Willison's concern cuts deeper than the usual "AI will replace programmers" discourse. He's pointing at something more insidious. Vibe coding is when you ask Claude or GPT to write a function, scan it quickly, think "yeah that looks right," and merge it. You're not reading every line. You're not tracing the logic. You're pattern-matching against code you've seen before and trusting the vibe. Most engineers do this now, at least sometimes. The code usually works.

Agentic engineering takes this further. The agent doesn't just write code. It runs tests, reads error messages, fixes bugs, deploys to production. You're not even looking at the code anymore. You're looking at the output. The API returns the right JSON. The page loads. Ship it. This is where the trap closes.

"You ship faster today but inherit unmaintainable systems tomorrow when the agent can't fix what it built."

The problem isn't that the code is bad. It's that nobody understands it well enough to fix it when requirements change or edge cases emerge. The agent that wrote it might be three versions old, trained on different data, using deprecated libraries. You're left holding a codebase that "works" but that no human can confidently modify. Technical debt used to mean shortcuts you took knowingly. Now it means entire systems you never understood in the first place.
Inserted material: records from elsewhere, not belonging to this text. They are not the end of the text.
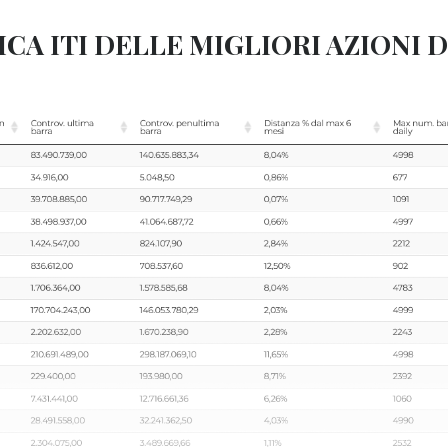
ICA ITI DELLE MIGLIORI AZIONI D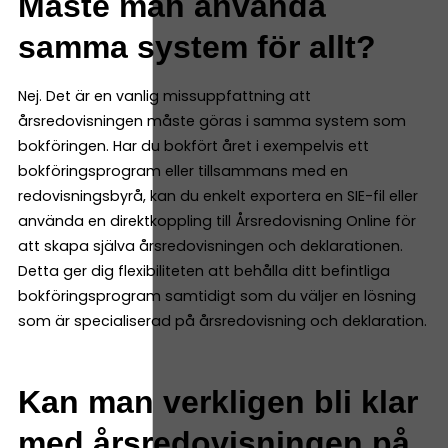
Måste man använda
samma system för allt?
Nej. Det är en vanlig missuppfattning att
årsredovisningen måste göras i samma system som
bokföringen. Har du bokfört året i exempelvis ett
bokföringsprogram eller tillsammans med en
redovisningsbyrå, kan du enkelt exportera en SIE-fil eller
använda en direktkoppling till Årsredovisning Online för
att skapa själva årsredovisningen och deklarationen.
Detta ger dig flexibiliteten att behålla ditt befintliga
bokföringsprogram samtidigt som du väljer en lösning
som är specialiserad på årsredovisning och deklaration.
Kan man verkligen bli klar
med årsredovisningen på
The Hacker News thread split predictably. Half the comments are from engineers who've already crossed this line and don't see a way back. They're shipping features 5x faster. Their users are happy. Code review is a bottleneck they've automated away. The other half are the ones who've been called in to debug agent-generated systems at 2am. They've seen what happens when the vibes were wrong.
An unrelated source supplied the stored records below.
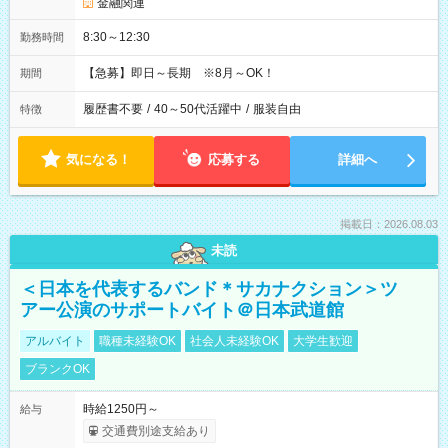
金融関連
8:30～12:30
勤務時間
【急募】即日～長期 ※8月～OK！
期間
履歴書不要
/
40～50代活躍中
/
服装自由
特徴
気になる！
応募する
詳細へ
掲載日：2026.08.03
未読
＜日本を代表するバンド＊サカナクション＞ツ
アー公演のサポートバイト＠日本武道館
アルバイト
職種未経験OK
社会人未経験OK
大学生歓迎
ブランクOK
時給1250円～
給与
交通費別途支給あり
Key fault lines in the debate:

  • Speed vs. understanding: Ship 5x faster now, or maintain 5x easier later?
  • Testing as substitute for comprehension: If the tests pass, does it matter if you understand the code?
  • Individual productivity vs. team maintainability: One engineer moves fast, the whole team slows down

What makes this harder is that vibe coding and agentic engineering aren't binary. You're not either reading every line or trusting the agent completely. Most teams are somewhere in the middle, using AI to draft boilerplate and scaffold APIs while still writing core logic by hand. But that middle ground is shifting. As agents get better at the hard parts, the temptation to let them handle more grows. The line between "AI-assisted" and "AI-authored" blurs.

The Implication

If you're building with AI coding tools, you need a new kind of code review. Not line-by-line syntax checks, but architectural review. Can a human who didn't write this code understand the system well enough to extend it six months from now? If the answer is no, you're taking on technical debt even if the code is pristine.

For engineering leaders, the question is simpler: are you optimizing for shipping features or for maintaining systems? Because agentic coding optimizes hard for the first at the expense of the second. That tradeoff might be worth it for MVPs, prototypes, or code you plan to rewrite. But for core infrastructure, betting on agent-generated code you don't deeply understand is betting you'll never need to change it.

Watch what happens when the first major platform built primarily by agentic engineering hits a crisis that requires deep architectural changes. That's when we'll know if this is a paradigm shift or just a very expensive form of technical debt.